4.2.3 Effets économiques

D'abord, la cohésion sociale a des effets positifs chez les chercheurs d'emploi, puisque les liens sociaux représentent un réseau de contacts très efficient pour entrer sur le marché du travail. Même les liens sociaux superficiels, comme les connaissances éloignées, permettent aux chercheurs d'emploi d'accéder à diverses informations sur les opportunités de travail (Field, 2003).

Du côté des employeurs, les réseaux sociaux permettent d'accéder à des opportunités d'affaires et d'améliorer la compétitivité des entreprises, en plus de faciliter l'embauche de personnel. De même, la présence de liens sociaux forts chez une communauté favorise les relations de confiance dans le milieu de travail, ce qui en retour diminue les risques d'affaires et favorise un climat d'innovation et de coopération (Field, 2003).

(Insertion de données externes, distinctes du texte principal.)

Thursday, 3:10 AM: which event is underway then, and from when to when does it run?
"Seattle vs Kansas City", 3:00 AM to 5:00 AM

Selon Stanley et Smeltzer (2003), les sociétés cohésives créent un climat favorable aux investissements puisqu'elles présentent plusieurs avantages économiques :

• Réduction des coûts de production par l'augmentation de la productivité et de la stabilité de la main-d'oeuvre;

• Réduction des dépenses reliées à la défense légale et physique par la diminution de la criminalité et de la corruption.

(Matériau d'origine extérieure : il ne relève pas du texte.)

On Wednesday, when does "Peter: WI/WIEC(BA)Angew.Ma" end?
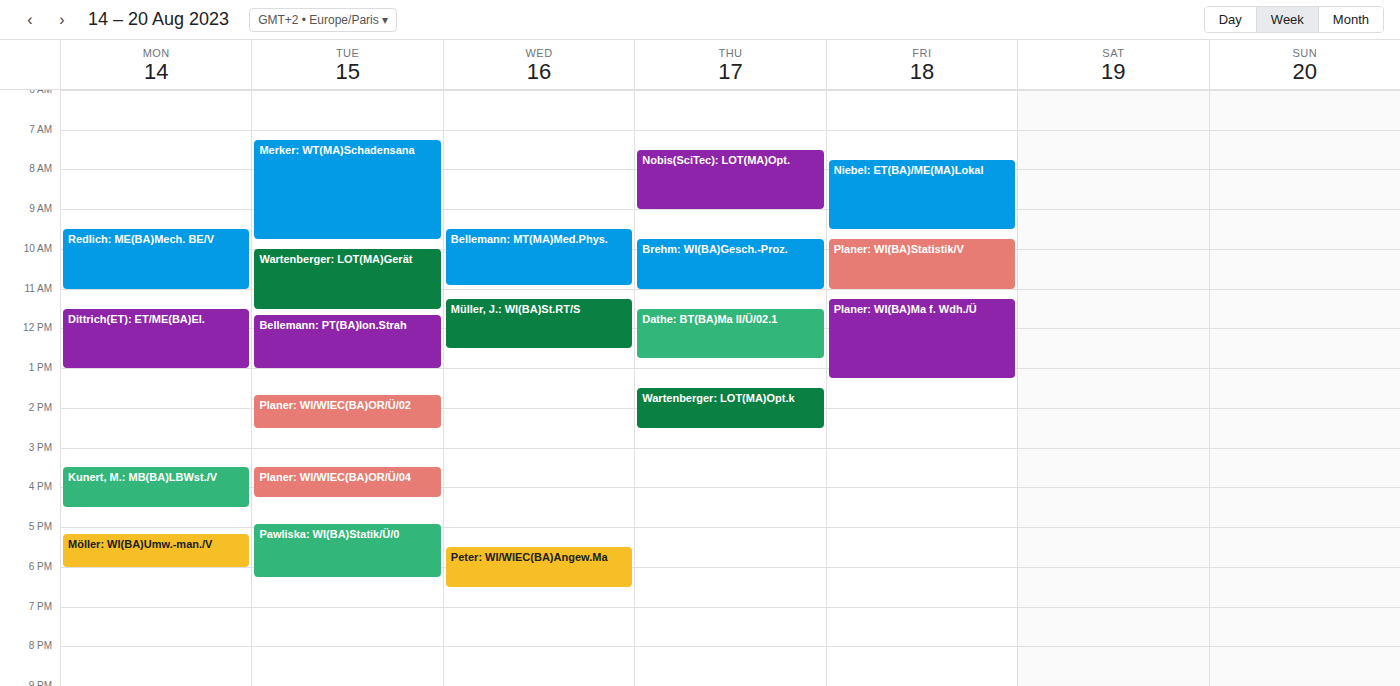
6:30 PM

Les auteurs sont également d'avis que l'économie du 21e siècle, basée sur le savoir, nécessite une main-d'oeuvre socialement cohésive. D'une part, les individus qui interagissent avec leurs pairs et qui participent au développement de leur communauté développent des compétences sociales et intellectuelles, par exemple le travail en équipe, très utiles dans une économie basée sur le savoir. D'autre part, la main-d'oeuvre d'une société cohésive est plus encline à investir temps et efforts afin de participer à l'atteinte d'objectifs collectifs; il s'agit d'un comportement dont les compagnies peuvent tirer profit chez leurs employés pour assurer une meilleure compétitivité (Stanley et Smeltzer, 2003).

Enfin, Friesen (2003) résume les différents effets économiques reliés au niveau de cohésion sociale, lesquels peuvent être regroupés en trois catégories :

1. La formation de normes et valeurs sociales, qui influencent le comportement des employés et qui favorisent un climat de confiance et de coopération;

2. La création de réseaux d'information, qui facilitent le transfert de connaissances et l'embauche de personnel;

3. Les retombées des investissements en capital humain, c'est-à-dire les investissements des employés en temps et en efforts pour l'atteinte d'objectifs collectifs.